◆ PROBLEM REQUIREMENTS
All lines below between the line with "スカイテクノスが選ばれる理由" and the line with "Domani gli uffici", including both, must be copied exactly, and the pictures must be omitted.

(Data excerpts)
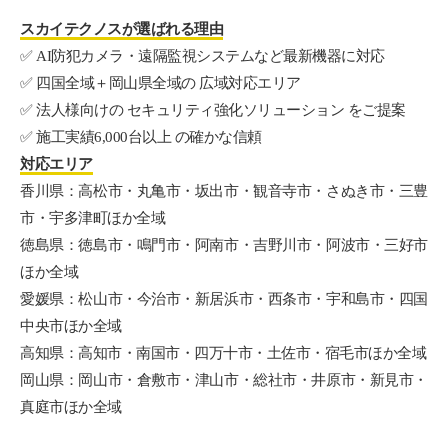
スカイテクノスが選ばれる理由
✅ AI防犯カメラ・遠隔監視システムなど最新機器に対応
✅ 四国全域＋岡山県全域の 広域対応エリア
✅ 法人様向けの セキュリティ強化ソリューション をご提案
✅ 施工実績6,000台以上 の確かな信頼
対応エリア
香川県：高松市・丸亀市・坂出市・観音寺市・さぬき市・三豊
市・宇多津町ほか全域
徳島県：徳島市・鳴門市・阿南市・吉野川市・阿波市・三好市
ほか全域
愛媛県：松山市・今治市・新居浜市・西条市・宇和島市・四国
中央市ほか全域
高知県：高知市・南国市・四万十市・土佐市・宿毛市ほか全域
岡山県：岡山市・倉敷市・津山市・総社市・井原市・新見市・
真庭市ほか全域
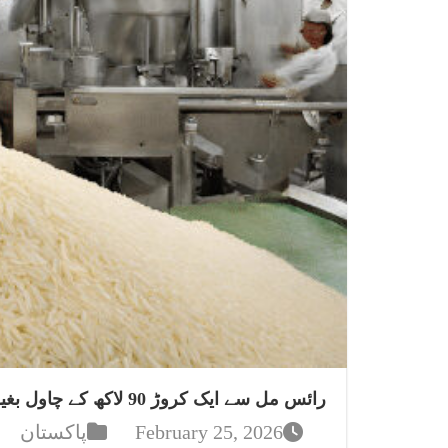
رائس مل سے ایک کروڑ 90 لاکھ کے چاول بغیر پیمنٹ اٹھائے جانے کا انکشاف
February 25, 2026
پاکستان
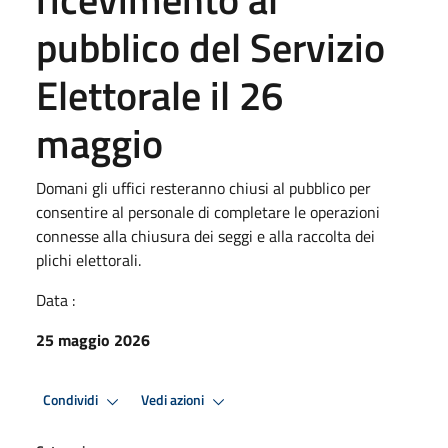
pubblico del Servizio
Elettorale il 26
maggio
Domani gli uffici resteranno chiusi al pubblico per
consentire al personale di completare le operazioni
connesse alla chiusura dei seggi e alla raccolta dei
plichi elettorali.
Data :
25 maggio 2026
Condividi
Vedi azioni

...

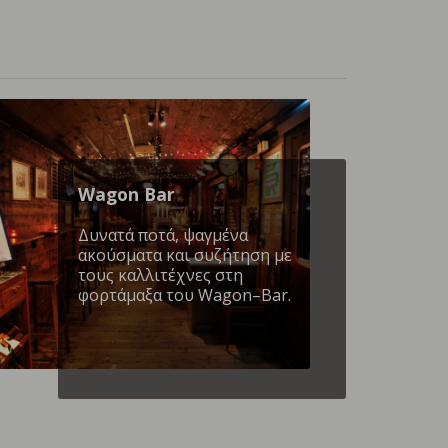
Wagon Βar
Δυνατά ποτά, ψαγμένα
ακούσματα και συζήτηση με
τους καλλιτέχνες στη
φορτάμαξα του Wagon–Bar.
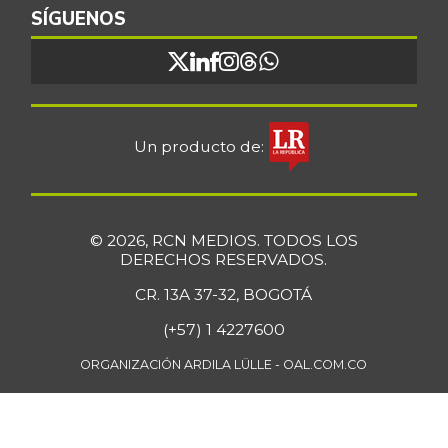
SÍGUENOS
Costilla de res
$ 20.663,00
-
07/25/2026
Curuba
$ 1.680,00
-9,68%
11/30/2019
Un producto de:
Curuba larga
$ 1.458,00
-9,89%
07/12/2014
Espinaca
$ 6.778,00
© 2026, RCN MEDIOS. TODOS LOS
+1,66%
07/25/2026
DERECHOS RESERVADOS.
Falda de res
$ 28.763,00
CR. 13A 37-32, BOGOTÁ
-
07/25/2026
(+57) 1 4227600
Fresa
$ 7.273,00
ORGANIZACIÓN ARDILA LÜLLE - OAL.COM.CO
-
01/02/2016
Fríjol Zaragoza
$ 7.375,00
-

◆ SOLUTION
スカイテクノスが選ばれる理由
✅ AI防犯カメラ・遠隔監視システムなど最新機器に対応
✅ 四国全域＋岡山県全域の 広域対応エリア
✅ 法人様向けの セキュリティ強化ソリューション をご提案
✅ 施工実績6,000台以上 の確かな信頼
対応エリア
香川県：高松市・丸亀市・坂出市・観音寺市・さぬき市・三豊
市・宇多津町ほか全域
徳島県：徳島市・鳴門市・阿南市・吉野川市・阿波市・三好市
ほか全域
愛媛県：松山市・今治市・新居浜市・西条市・宇和島市・四国
中央市ほか全域
高知県：高知市・南国市・四万十市・土佐市・宿毛市ほか全域
岡山県：岡山市・倉敷市・津山市・総社市・井原市・新見市・
真庭市ほか全域
رائس مل سے ایک کروڑ 90 لاکھ کے چاول بغیر پیمنٹ اٹھائے جانے کا انکشاف
February 25, 2026
پاکستان
pubblico del Servizio
Elettorale il 26
maggio
Domani gli uffici resteranno chiusi al pubblico per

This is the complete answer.